Anthology: End of the Line

You always get a lot of bang for your buck with anthologies. If you don’t like the story you’re reading it’s not long ‘til the next one comes along. While they’re seldom excellent from start to finish, they’re equally seldom rubbish from start to finish either.

A mixed bag usually and if you’re lucky you’ll find a gem or two in there. The short story format means that the stories are to the point, shorn of excess flab, with only have a short time to tell the story. The best of them use this frugality with style and panache. Clive Barker’s Books of Blood for example, tell some great short stories and use the medium to full effect. Just because it’s short in length doesn’t mean that it has to be short on thrills.

On to The End of the Line, then, a new horror anthology from Solaris Books that promises ‘a terrifying journey deep into the heart of terror’ with a collection of stories themed around travel on Underground Trains.

Memories of Quatermass and the Pit and the day that I spent two and a half hours stuck on a train in a tunnel deep in the bowels of Glasgow filled my head. If any of the writers could come up with something as scary to the 11 year old me as Quatermass, or as deeply unpleasant as that warm day in a smelly tunnel, then I was in for a treat.

 

Paul Meloy’s Bullroarer kicks of proceedings. It cheats more than a little, while the story is partly set on the Underground, it’s incidental and could easily be set anywhere. It’s an enjoyable enough tale of a cuckold desperate for revenge and a chance to reclaim his masculinity with a suitably gory pay off. A solid, well written, if unspectacular start.

Arriving at the platform just a few moments later is one of the highlights of the collection, John L Probert’s excellent The Girl In The Glass. This tale of a girl who hovers between life and death after an accident in the underground is old school horror, both spooky and disquieting. It’s followed by another highlight, The Lure by Nicholas Royle. Set in the Paris Metro, this disconcerting tale built a gradually increasing sense of unease and delivered an unsettling pay off. Good stuff so far.

The standard stays high with Rebecca Levene’s 23:45 Morden (via Bank) a twisted little tale of a life swap, before we stray off the horror theme with Jasper Bark’s almost sci-fi tale, End Of The Line. It’s a good enough read, but lacks any tension or, well, horror.
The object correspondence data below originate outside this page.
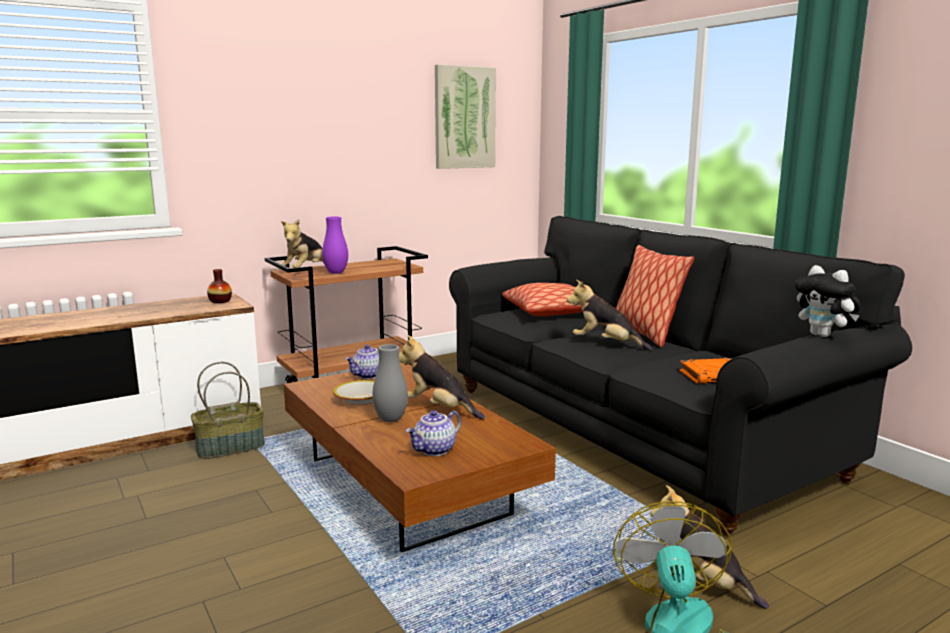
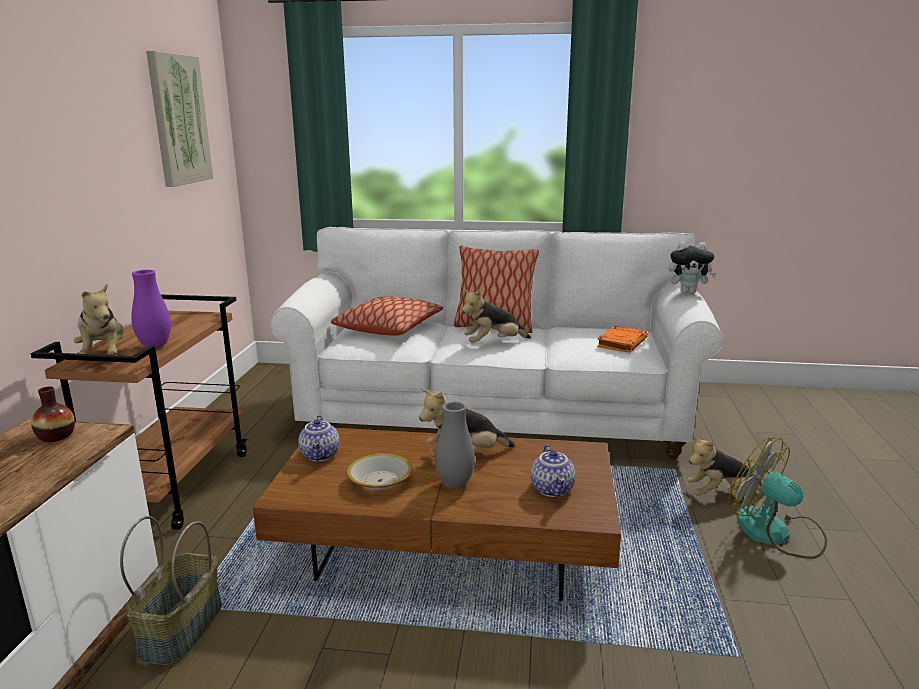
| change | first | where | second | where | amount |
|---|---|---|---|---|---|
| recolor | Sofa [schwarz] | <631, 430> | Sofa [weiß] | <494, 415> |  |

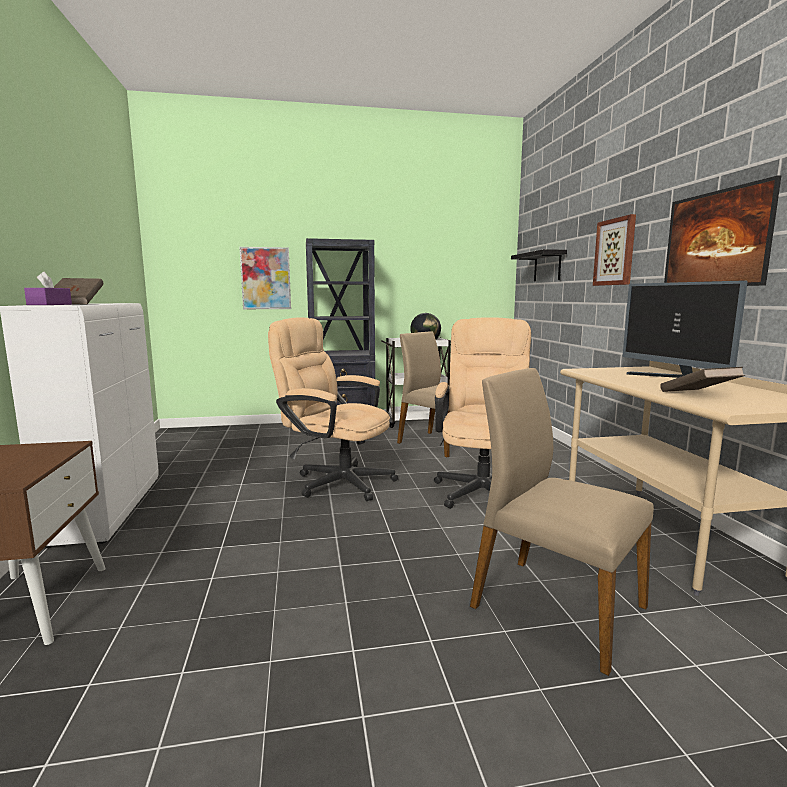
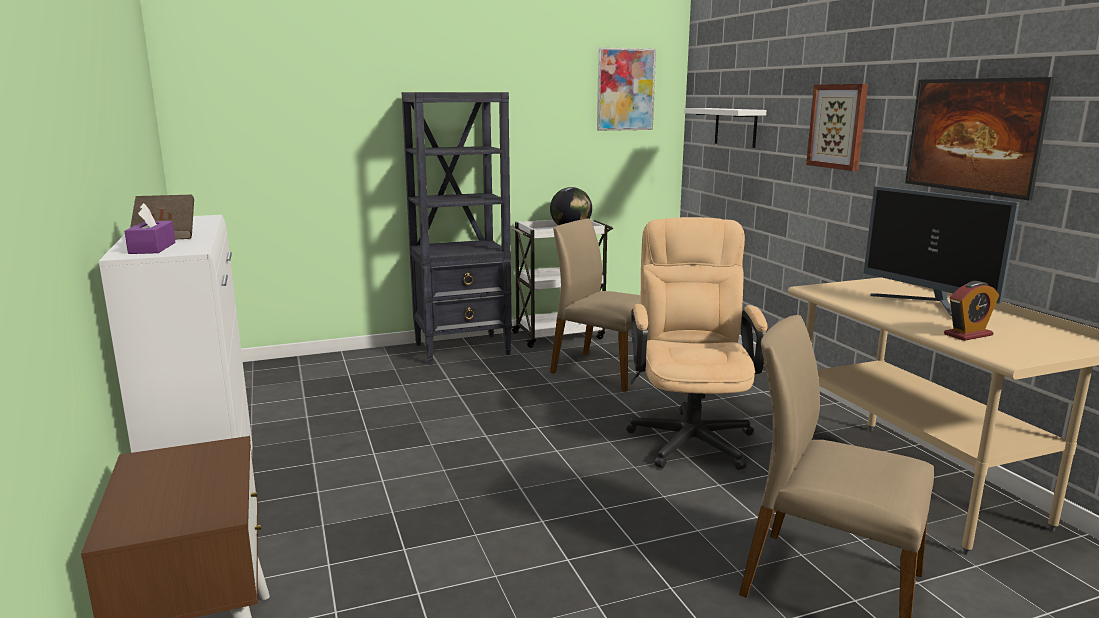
| change | first | where | second | where | amount |
|---|---|---|---|---|---|
| move | Bild | <266, 278> |  | <625, 89> |  |
| recolor | Wandregal [schwarz] | <547, 266> | Wandregal [weiß] | <735, 127> |  |
| replace | Buch [braun] | <698, 395> | Wecker | <968, 335> |  |
| delete | Bürostuhl [beige] | <336, 481> |  |  |  |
Sons of the City by Simon Bestwick, too lacks any real tension or horror. It’s premise though, of why Manchester has no Underground system, is an original and interesting idea. It’s strong enough to carry the story and while not very scary, is agreeable enough. The tale may have given us an insight into Manchester’s Gallagher brothers family tree into the bargain.

Pat Cadigan’s Funny Things follows, another story that is more sci-fi than horror, with multiple narrative strands coming together. Interesting, and enjoyable none the less, for the lack of scares.

The stories that follow, explore the underground theme with varying degrees of success. At one end of the scale we have Gary McMahon’s Diving Deep, another standout, with possibly the most original take on the Underground theme in the book – a dark visit to underneath the Antarctic.

Exit Sounds by Conrad Williams however, like Bullroarer, features the Underground almost incidentally, being set in an old cinema that has a tunnel that links it to the Underground.

Fallen Boys by Mark Morris is set in a Cornish tin mine and Stephen Volk’s voyeuristic In The Coliseum are other highlights.

The collection ends on a particular high with Down by Christopher Fowler. This poignant and moving old style ghost story gives us a suitably haunting and memorable finale.

There are eighteen stories in the collection and inevitably there are some similarities and ideas that crop up more than once. Some of the tales don’t quite pull it off, either as horror stories or as tales of the Underground. That said, there are no out and out failures and the good stuff way outnumbers the not-quite-as-good. A book well worth seeking out if you enjoy a good, short thrill now and then…and who doesn’t?

I’ve always had a thing for horror anthologies. As a kid I devoured the Pan Books of Horror that populated my local library shelves. I think I got up to volume 24 before they realised that a kid under 12 probably shouldn’t have been borrowing them.

So, Solaris’ new anthology ends and it lived up, for the most part, to the high standards set in the days of my youth. In fact if it had a skull, or some suitably macabre cover, it could well have been a Pan Book of Horror.